Pitchfork even rocked … the fork itself
By MARK GUARINO The Chicago Sun-Times
Midway through the set that ended the Pitchfork Music Festival Sunday, Flaming Lips frontman Wayne Coyne had a word to say about the food.
“Even the food you get at this festival is [expletive] top notch!” he said.
That endorsement must have had the ears of the festival organizers ringing, because the lifestyle component has become one of the major factors that was designed to make Pitchfork stand out from many of its competitors, from city street fairs to more corporate-oriented destination festivals like Lollapalooza or Coachella.
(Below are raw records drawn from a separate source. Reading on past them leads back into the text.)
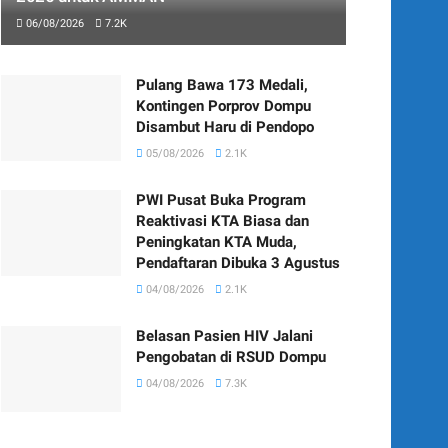
06/08/2026
7.2K
Pulang Bawa 173 Medali,
Kontingen Porprov Dompu
Disambut Haru di Pendopo
05/08/2026
2.1K
PWI Pusat Buka Program
Reaktivasi KTA Biasa dan
Peningkatan KTA Muda,
Pendaftaran Dibuka 3 Agustus
04/08/2026
2.1K
Belasan Pasien HIV Jalani
Pengobatan di RSUD Dompu
04/08/2026
7.3K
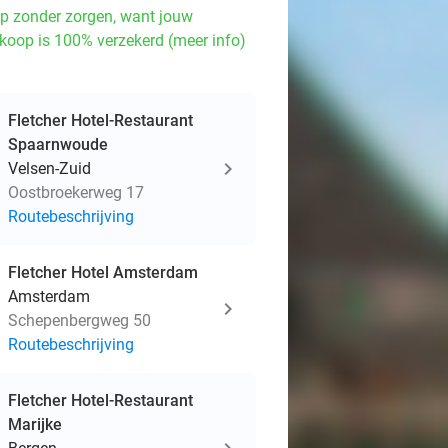
p zonder zorgen, want jouw
koop is 100% verzekerd (meer info)
Fletcher Hotel-Restaurant
Spaarnwoude
Velsen-Zuid
Oostbroekerweg 17
Routebeschrijving
Fletcher Hotel Amsterdam
Amsterdam
Schepenbergweg 50
Routebeschrijving
Fletcher Hotel-Restaurant
Marijke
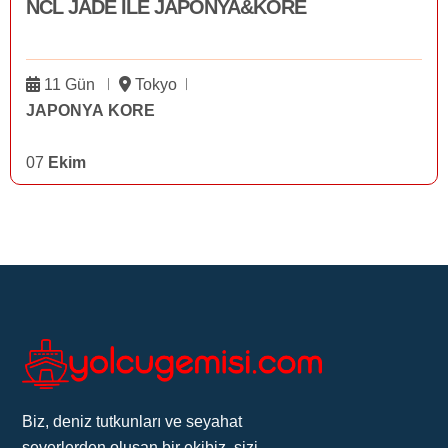
NCL JADE İLE JAPONYA&KORE
11 Gün
Tokyo
JAPONYA KORE
07
Ekim
Biz, deniz tutkunları ve seyahat
severlerden oluşan bir ekibiz, sizi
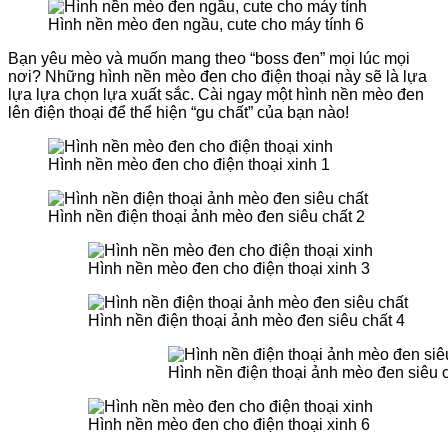
Hình nền mèo đen ngầu, cute cho máy tính 6
Bạn yêu mèo và muốn mang theo “boss đen” mọi lúc mọi
nơi? Những hình nền mèo đen cho điện thoại này sẽ là lựa
lựa lựa chọn lựa xuất sắc. Cài ngay một hình nền mèo đen
lên điện thoại để thể hiện “gu chất” của bạn nào!
Hình nền mèo đen cho điện thoại xinh 1
Hình nền điện thoại ảnh mèo đen siêu chất 2
Hình nền mèo đen cho điện thoại xinh 3
Hình nền điện thoại ảnh mèo đen siêu chất 4
Hình nền điện thoại ảnh mèo đen siêu 
Hình nền mèo đen cho điện thoại xinh 6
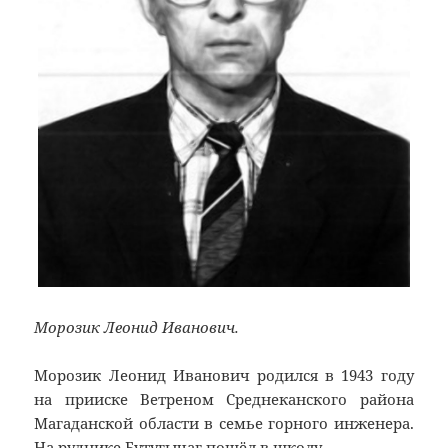
Морозик Леонид Иванович.
Морозик Леонид Иванович родился в 1943 году
на прииске Ветреном Среднеканского района
Магаданской области в семье горного инженера.
На руднике Бутугычаг пошёл в школу.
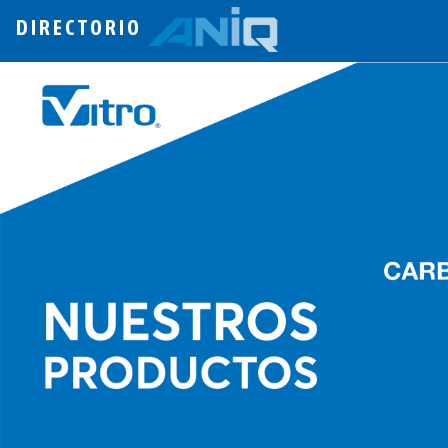
DIRECTORIO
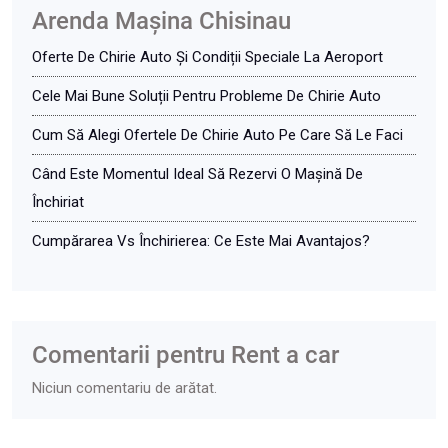
Arenda Maşina Chisinau
Oferte De Chirie Auto Și Condiții Speciale La Aeroport
Cele Mai Bune Soluții Pentru Probleme De Chirie Auto
Cum Să Alegi Ofertele De Chirie Auto Pe Care Să Le Faci
Când Este Momentul Ideal Să Rezervi O Mașină De
Închiriat
Cumpărarea Vs Închirierea: Ce Este Mai Avantajos?
Comentarii pentru Rent a car
Niciun comentariu de arătat.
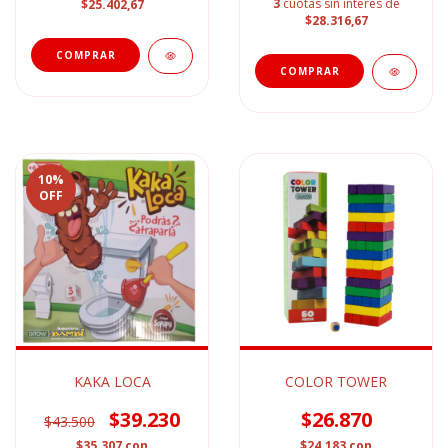
3
cuotas sin interés de
$25.402,67
$28.316,67
10
%
OFF
KAKA LOCA
COLOR TOWER
$39.230
$26.870
$43.500
$35.307
con
$24.183
con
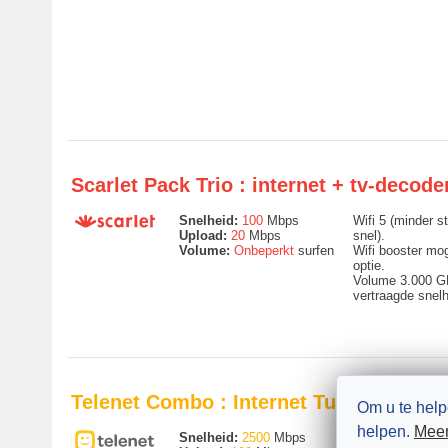
Scarlet Pack Trio : internet + tv-decod
Snelheid:
100
Mbps
Wifi 5 (minder st
Upload:
20
Mbps
snel).
Volume:
Onbeperkt
surfen
Wifi booster mog
optie.
Volume 3.000 G
vertraagde snelh
Telenet Combo : Internet Turbo + tv-d
Om u te help
helpen.
Meer
Snelheid:
2500
Mbps
Via de hybride 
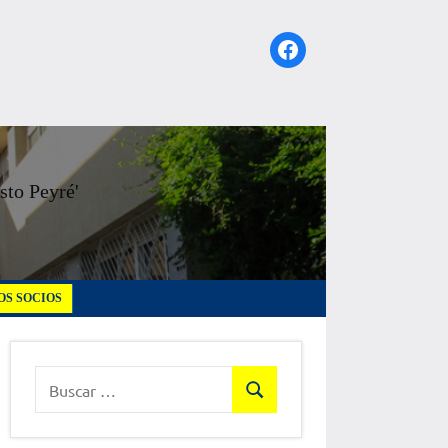
Facebook
sto Peyré'
S SOCIOS
Buscar:
Buscar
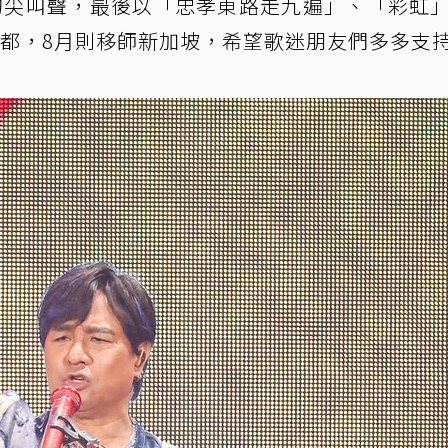
的尖叫聲，最後以「忠孝東路走九遍」、「彩虹
成都，8月則移師新加坡，希望歌迷朋友們多多支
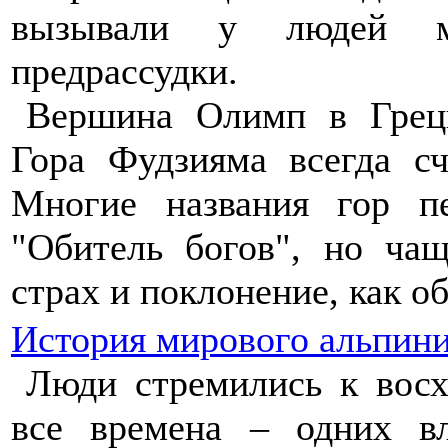
вызывали у людей ми
предрассудки.
Вершина Олимп в Греци
Гора Фудзияма всегда с
Многие названия гор пе
"Обитель богов", но ча
страх и поклонение, как о
История мирового альпин
Люди стремились к вос
все времена – одних в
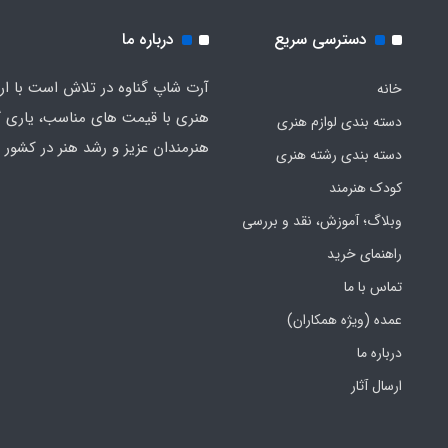
دسترسی سریع
درباره ما
آرت شاپ گناوه در تلاش است با ارائ
خانه
هنری با قیمت های مناسب، یاری گ
دسته بندی لوازم هنری
هنرمندان عزیز و رشد هنر در کشور ب
دسته بندی رشته هنری
کودک هنرمند
وبلاگ؛ آموزش، نقد و بررسی
راهنمای خرید
تماس با ما
عمده (ویژه همکاران)
درباره ما
ارسال آثار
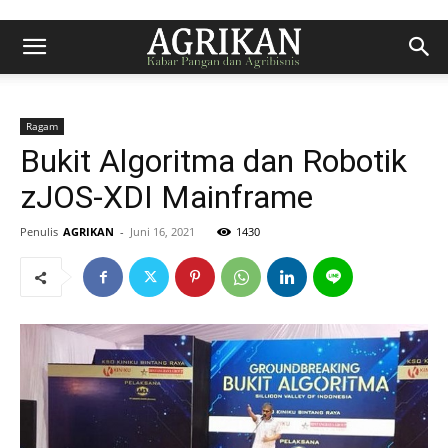
Ragam
Bukit Algoritma dan Robotik
zJOS-XDI Mainframe
Penulis
AGRIKAN
-
Juni 16, 2021
1430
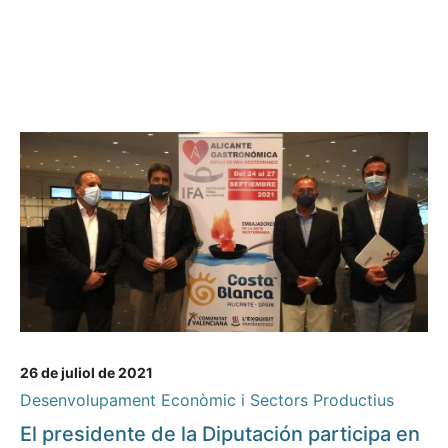
26 de juliol de 2021
Desenvolupament Econòmic i Sectors Productius
El presidente de la Diputación participa en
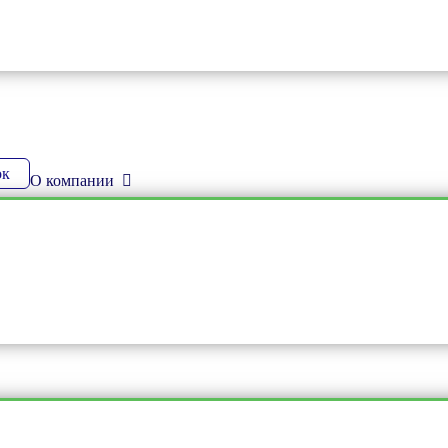
ок
О компании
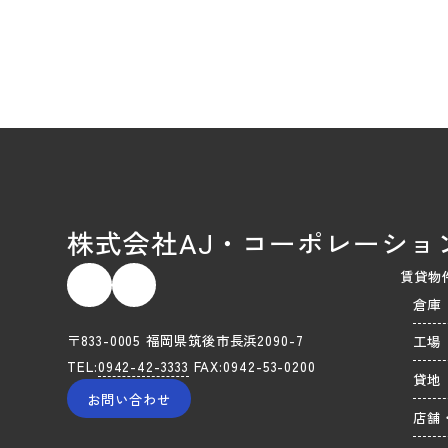
株式会社AJ・コーポレーショ
賃貸物
倉庫
〒833-0005 福岡県筑後市長浜2090-7
工場
TEL:
0942-42-3333
FAX:0942-53-0200
貸地
お問い合わせ
店舗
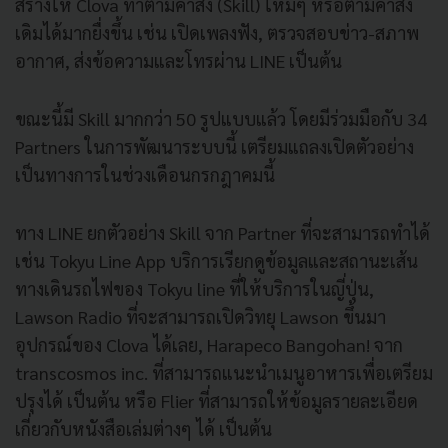
สร้างให้ Clova ทำตามคำสั่ง (Skill) ใหม่ๆ หรือตามคำสั่ง
เดิมได้มากยื่งขึ้น เช่น เปิดเพลงฟัง, ตรวจสอบข่าว-สภาพ
อากาศ, ส่งข้อความและโทรผ่าน LINE เป็นต้น
ขณะนี้มี Skill มากกว่า 50 รูปแบบแล้ว โดยมีร่วมมือกับ 34
Partners ในการพัฒนาระบบนี้ เตรียมแถลงเปิดตัวอย่าง
เป็นทางการในช่วงเดือนกรกฎาคมนี้
ทาง LINE ยกตัวอย่าง Skill จาก Partner ที่จะสามารถทำได้
เช่น Tokyu Line App บริการเรียกดูข้อมูลและสถานะเส้น
ทางเดินรถไฟของ Tokyu line ที่ให้บริการในญี่ปุ่น,
Lawson Radio ที่จะสามารถเปิดวิทยุ Lawson ขึ้นมา
อุปกรณ์ของ Clova ได้เลย, Harapeco Bangohan! จาก
transcosmos inc. ที่สามารถแนะนำเมนูอาหารเพื่อเตรียม
ปรุงได้ เป็นต้น หรือ Flier ที่สามารถให้ข้อมูลรายละเอียด
เกี่ยวกับหนังสือเล่มต่างๆ ได้ เป็นต้น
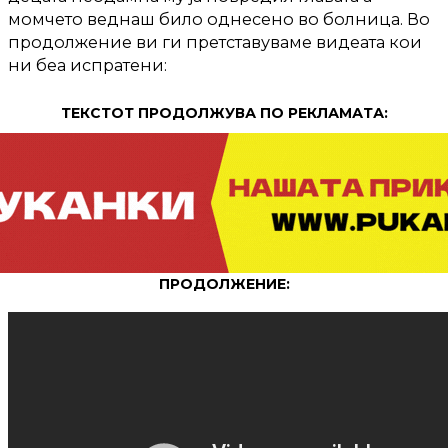
момчето веднаш било однесено во болница. Во
продолжение ви ги претставуваме видеата кои
ни беа испратени:
ТЕКСТОТ ПРОДОЛЖУВА ПО РЕКЛАМАТА:
ПРОДОЛЖЕНИЕ:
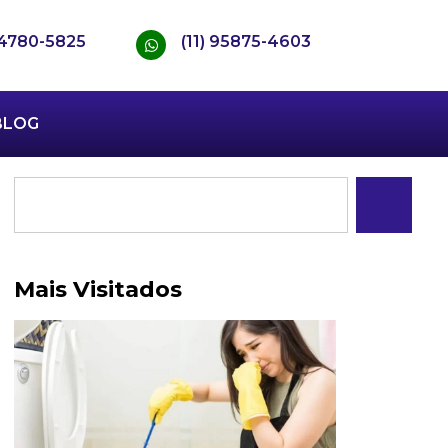
) 4780-5825
(11) 95875-4603
BLOG
Mais Visitados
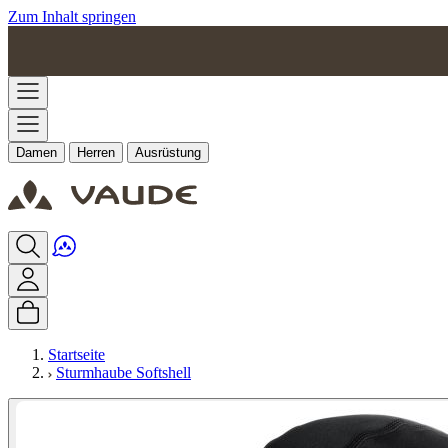
Zum Inhalt springen
Damen
Herren
Ausrüstung
Startseite
Sturmhaube Softshell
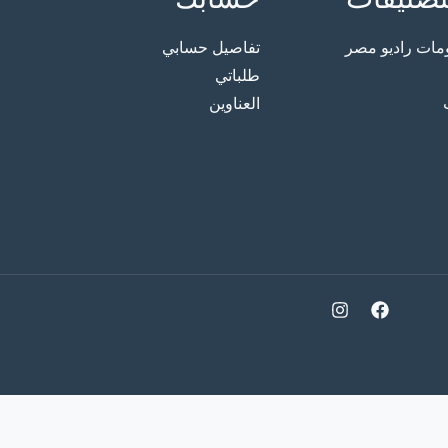
ت راديو مصر
تفاصيل حسابي
طلباتي
العناوين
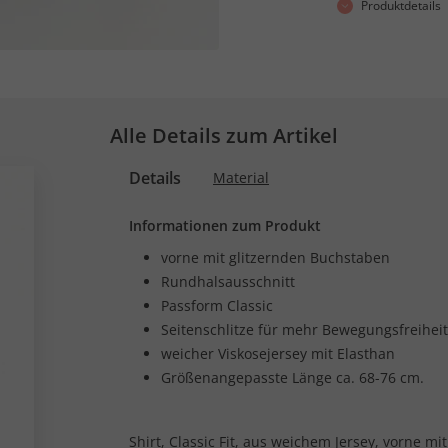
Produktdetails
Alle Details zum Artikel
Details
Material
Informationen zum Produkt
vorne mit glitzernden Buchstaben
Rundhalsausschnitt
Passform Classic
Seitenschlitze für mehr Bewegungsfreiheit
weicher Viskosejersey mit Elasthan
Größenangepasste Länge ca. 68-76 cm.
Shirt, Classic Fit, aus weichem Jersey, vorne m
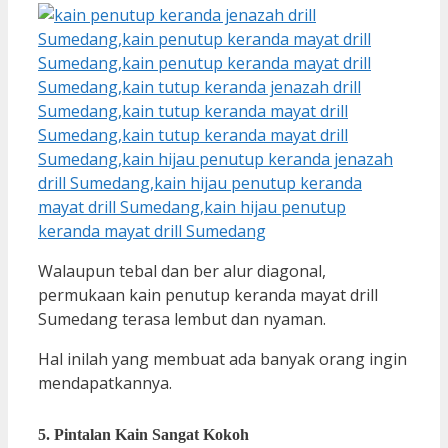
Walaupun tebal dan ber alur diagonal,
permukaan kain penutup keranda mayat drill
Sumedang terasa lembut dan nyaman.
Hal inilah yang membuat ada banyak orang ingin
mendapatkannya.
5. Pintalan Kain Sangat Kokoh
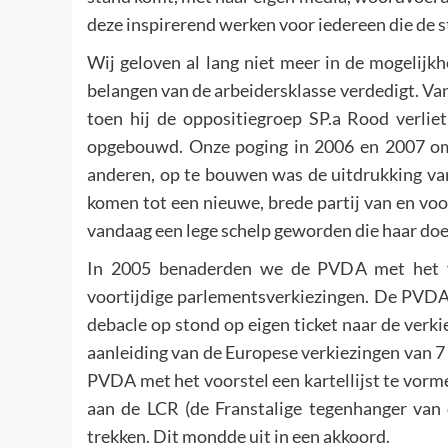
deze inspirerend werken voor iedereen die de st
Wij geloven al lang niet meer in de mogelijk
belangen van de arbeidersklasse verdedigt. Va
toen hij de oppositiegroep SP.a Rood verli
opgebouwd. Onze poging in 2006 en 2007 om
anderen, op te bouwen was de uitdrukking va
komen tot een nieuwe, brede partij van en voor
vandaag een lege schelp geworden die haar doel
In 2005 benaderden we de PVDA met het voo
voortijdige parlementsverkiezingen. De PVDA-
debacle op stond op eigen ticket naar de verkie
aanleiding van de Europese verkiezingen van 7 
PVDA met het voorstel een kartellijst te vor
aan de LCR (de Franstalige tegenhanger van 
trekken. Dit mondde uit in een akkoord.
A large swath of Union Park was absent of music; instead of stages were booths housing local artisans, non-profits, record dealers and independent labels, all selling their wares. Flatstock, a traveling show featuring original poster art from printmakers and artisans from all over the country, stretched almost a full city block. Nearby were food vendors ranging from Whole Foods to Big Bite catering to the Abbey Pub.
Pitchfork director Mike Reed said the organization tapped vendors whose “aesthetic overlaps into our demographic.” The pursuit was not difficult because more often than not, he said, “they were aware of us and we were aware of them.”
Lifestyle activities and retail fairs are a booming component to summer destination festivals, giving ticket holders a chance to wind down between music sets and connect with a larger community they might otherwise not find so accessible back home.
For retailers, festivals provide opportune exposure in a closed environment: Where else do you have consumers locked into one area for ten hours with no other choice but to purchase your brand of beer?
Pitchfork, however, is innovating the dynamic of festival commerce by opening a significant amount of lawn space to non-profits, who are, in turn, tapped to help volunteer for the festival. Besides local charity organizations like Rock for Kids and Literacy Works, Pitchfork also invited representatives from national organizations like the United Way and AmeriCorps, to set up booths.
“This festival is very oriented for nonprofits,” said Jane Winebrenner, director of communications for Saving Shelter Pets, a national organization that works to rescue animals from overpopulated high-kill shelters, particularly in Atlanta. She said Pitchfork waived the $1,000 booth fee because the organization brought along 25 of its supporters to volunteer for the festival.
“A lot of our volunteers don’t necessarily have a lot of money … so it’s a way to reward them,” she said. “We’re all music fans, which means that the festival has the right kind of people who resonate with our cause.”
Pitchfork is also providing tables to businesses that otherwise could never afford such premium exposure.
That includes PlusTapes.com, a cassette-only music label that was launched last year. According to founder Dustin Drase, 31 of Chicago, the due to concerns about cost, the label’s titles only get a run of 100 copies; they were selling at Pitchfork for $5 each.
“This is just because I’d like to get [the music] out there,” he said. “It’s a labor of love. We’re not getting rich off it.”
One demographic the independent retailers may not otherwise connect with is young parents. That was remedied at Pitchfork due to the high volume of stroller-pushing music fans who kept their kids busy by visiting vendor booths and moving from stage to stage.
Ken and Theresa Callero, both 32 from Oak Park, watched indie duo Matt and Kim from afar while their children — a four-year-old boy and two-year-old girl — played. Theresa Callero, who held the couple’s newborn infant, said it was the first time they brought their children to a festival and “it actually works.”
Ken Callero said it was part of their efforts to expose their children to music at a young age. “They’re listening to music all the time,” he said. “We’re music fans and we want our kids to be music fans.”